Work instruction: Put every line of the data below into a numbered list, leaving out the blank lines.

(Saved entries)
^^^^

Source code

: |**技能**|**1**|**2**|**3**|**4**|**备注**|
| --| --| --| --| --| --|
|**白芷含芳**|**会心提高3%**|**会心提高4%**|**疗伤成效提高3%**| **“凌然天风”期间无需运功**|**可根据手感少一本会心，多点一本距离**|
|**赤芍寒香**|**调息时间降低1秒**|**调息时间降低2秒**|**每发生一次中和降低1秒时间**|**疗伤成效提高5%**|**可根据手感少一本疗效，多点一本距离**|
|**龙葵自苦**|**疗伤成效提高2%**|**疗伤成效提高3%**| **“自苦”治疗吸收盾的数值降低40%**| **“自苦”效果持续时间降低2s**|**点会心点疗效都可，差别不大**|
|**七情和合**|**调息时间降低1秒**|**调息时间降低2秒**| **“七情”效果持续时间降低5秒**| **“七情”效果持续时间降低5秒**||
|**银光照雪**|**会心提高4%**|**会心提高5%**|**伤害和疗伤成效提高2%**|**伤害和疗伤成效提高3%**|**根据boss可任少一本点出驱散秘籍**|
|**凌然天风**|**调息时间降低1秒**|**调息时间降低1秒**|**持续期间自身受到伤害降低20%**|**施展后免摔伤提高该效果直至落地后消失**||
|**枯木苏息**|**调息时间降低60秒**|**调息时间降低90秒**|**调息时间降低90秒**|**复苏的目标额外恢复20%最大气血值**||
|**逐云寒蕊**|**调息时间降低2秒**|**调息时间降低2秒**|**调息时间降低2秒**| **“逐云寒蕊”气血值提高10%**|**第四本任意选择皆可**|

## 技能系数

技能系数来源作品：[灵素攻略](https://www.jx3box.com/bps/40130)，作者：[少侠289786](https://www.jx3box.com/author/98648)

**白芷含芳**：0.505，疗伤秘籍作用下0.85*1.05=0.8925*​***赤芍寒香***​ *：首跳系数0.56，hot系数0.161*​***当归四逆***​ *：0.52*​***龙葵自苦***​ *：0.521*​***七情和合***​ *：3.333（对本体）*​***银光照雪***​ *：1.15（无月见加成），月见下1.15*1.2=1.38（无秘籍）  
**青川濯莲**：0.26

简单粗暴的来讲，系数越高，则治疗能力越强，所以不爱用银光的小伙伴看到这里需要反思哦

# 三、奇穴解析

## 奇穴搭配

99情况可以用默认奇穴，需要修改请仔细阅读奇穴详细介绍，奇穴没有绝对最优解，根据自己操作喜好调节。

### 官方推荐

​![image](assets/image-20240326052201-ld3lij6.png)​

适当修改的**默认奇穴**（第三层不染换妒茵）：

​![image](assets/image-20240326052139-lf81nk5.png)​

^^^^

Solution for this task:
1. Source code
2. : |**技能**|**1**|**2**|**3**|**4**|**备注**|
3. | --| --| --| --| --| --|
4. |**白芷含芳**|**会心提高3%**|**会心提高4%**|**疗伤成效提高3%**| **“凌然天风”期间无需运功**|**可根据手感少一本会心，多点一本距离**|
5. |**赤芍寒香**|**调息时间降低1秒**|**调息时间降低2秒**|**每发生一次中和降低1秒时间**|**疗伤成效提高5%**|**可根据手感少一本疗效，多点一本距离**|
6. |**龙葵自苦**|**疗伤成效提高2%**|**疗伤成效提高3%**| **“自苦”治疗吸收盾的数值降低40%**| **“自苦”效果持续时间降低2s**|**点会心点疗效都可，差别不大**|
7. |**七情和合**|**调息时间降低1秒**|**调息时间降低2秒**| **“七情”效果持续时间降低5秒**| **“七情”效果持续时间降低5秒**||
8. |**银光照雪**|**会心提高4%**|**会心提高5%**|**伤害和疗伤成效提高2%**|**伤害和疗伤成效提高3%**|**根据boss可任少一本点出驱散秘籍**|
9. |**凌然天风**|**调息时间降低1秒**|**调息时间降低1秒**|**持续期间自身受到伤害降低20%**|**施展后免摔伤提高该效果直至落地后消失**||
10. |**枯木苏息**|**调息时间降低60秒**|**调息时间降低90秒**|**调息时间降低90秒**|**复苏的目标额外恢复20%最大气血值**||
11. |**逐云寒蕊**|**调息时间降低2秒**|**调息时间降低2秒**|**调息时间降低2秒**| **“逐云寒蕊”气血值提高10%**|**第四本任意选择皆可**|
12. ## 技能系数
13. 技能系数来源作品：[灵素攻略](https://www.jx3box.com/bps/40130)，作者：[少侠289786](https://www.jx3box.com/author/98648)
14. **白芷含芳**：0.505，疗伤秘籍作用下0.85*1.05=0.8925*​***赤芍寒香***​ *：首跳系数0.56，hot系数0.161*​***当归四逆***​ *：0.52*​***龙葵自苦***​ *：0.521*​***七情和合***​ *：3.333（对本体）*​***银光照雪***​ *：1.15（无月见加成），月见下1.15*1.2=1.38（无秘籍）  
15. **青川濯莲**：0.26
16. 简单粗暴的来讲，系数越高，则治疗能力越强，所以不爱用银光的小伙伴看到这里需要反思哦
17. # 三、奇穴解析
18. ## 奇穴搭配
19. 99情况可以用默认奇穴，需要修改请仔细阅读奇穴详细介绍，奇穴没有绝对最优解，根据自己操作喜好调节。
20. ### 官方推荐
21. ​![image](assets/image-20240326052201-ld3lij6.png)​
22. 适当修改的**默认奇穴**（第三层不染换妒茵）：
23. ​![image](assets/image-20240326052139-lf81nk5.png)​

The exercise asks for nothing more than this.